Collection entries:
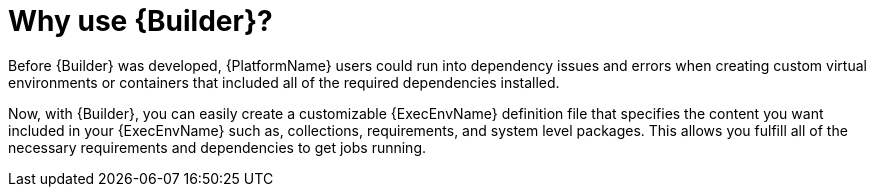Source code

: [id="con-why-builder"]

= Why use {Builder}?

Before {Builder} was developed, {PlatformName} users could run into dependency issues and errors when  creating custom virtual environments or containers that included all of the required dependencies installed.

Now, with {Builder}, you can easily create a customizable {ExecEnvName} definition file that specifies the content you want included in your {ExecEnvName} such as, collections, requirements, and system level packages. This allows you fulfill all of the necessary requirements and dependencies to get jobs running.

§ **TASK DIRECTIONS**:
What is needed here is an exact transcript of the data above, pictures excluded.

§ **EXERCISE SOLUTION**:
Source code

: [id="con-why-builder"]

= Why use {Builder}?

Before {Builder} was developed, {PlatformName} users could run into dependency issues and errors when  creating custom virtual environments or containers that included all of the required dependencies installed.

Now, with {Builder}, you can easily create a customizable {ExecEnvName} definition file that specifies the content you want included in your {ExecEnvName} such as, collections, requirements, and system level packages. This allows you fulfill all of the necessary requirements and dependencies to get jobs running.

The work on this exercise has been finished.